Operator applications

What: Name, company name, email, website, description.

Legal basis: Legitimate interest (GDPR Article 6(1)(f)).

Retention: 2 years.

Contact messages

What: Name, email, message content.

Legal basis: Legitimate interest (GDPR Article 6(1)(f)).

Retention: 1 year.

Reviews

What: Review text, rating, and display name (linked to your booking).

Legal basis: Consent (GDPR Article 6(1)(a)).

Retention: Published reviews remain on the site unless you request removal.

3. Cookies and local storage

We use only essential storage to make the site work:

• Currency preference (localStorage) — remembers your selected display currency.
• Authentication session (localStorage) — keeps you signed in if you have an account.
• Cookie consent (localStorage) — remembers your cookie preferences.
• Language routing — handled via URL path (/en/, /fr/, /lb/), no cookie required.

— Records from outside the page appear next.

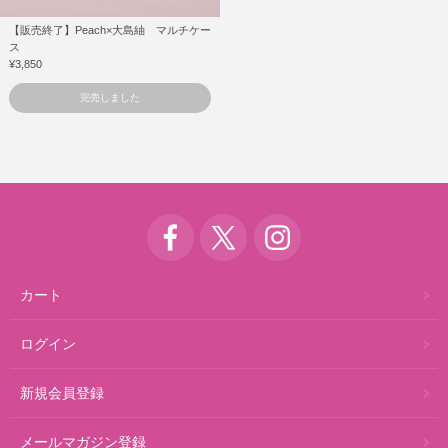
【販売終了】Peach×大島紬 マルチケー
ス
¥3,850
完売しました
カート
ログイン
新規会員登録
メールマガジン登録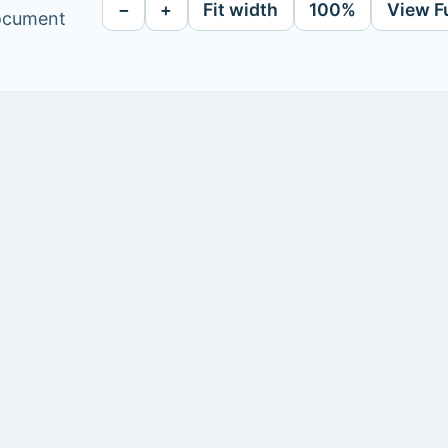
−
+
Fit width
100%
View F
document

We do not currently use analytics or marketing cookies. If this changes, we will update this policy and request your consent via the cookie banner.

4. Third-party services

We share personal data with the following services, only as necessary to provide our service:

• Supabase (EU region) — database and authentication. Stores booking data, account data, and reviews.
• Stripe (PCI compliant) — payment processing. Receives payment information directly; we do not store card details.
• Resend — transactional email delivery. Receives your email address to send booking confirmations and account emails.
• Beehiiv — newsletter platform. Receives your email address when you subscribe to our newsletter.
• Vercel — website hosting and serverless functions. Processes requests and may log IP addresses for security.

5. Your rights

Under GDPR and UK GDPR, you have the right to:

• Access — request a copy of the personal data we hold about you.
• Rectification — ask us to correct inaccurate data.
• Erasure — ask us to delete your data (“right to be forgotten”).
• Restriction — ask us to limit how we use your data.
• Portability — request your data in a machine-readable format.
• Objection — object to processing based on legitimate interest.

To exercise any of these rights, email hello@cavale.travel. We will respond within 30 days.

6. Data transfers

Some of our service providers (Stripe, Vercel, Beehiiv) may process data outside the European Economic Area. These providers operate under Standard Contractual Clauses or equivalent safeguards approved by the European Commission.

7. Changes to this policy

We may update this privacy policy from time to time. The “last updated” date at the top of this page will always reflect the most recent version.

8. Contact and complaints

For any privacy-related questions or requests, contact us at hello@cavale.travel.

You also have the right to lodge a complaint with a supervisory authority. For Luxembourg residents: CNPD (cnpd.public.lu). For UK residents: ICO (ico.org.uk).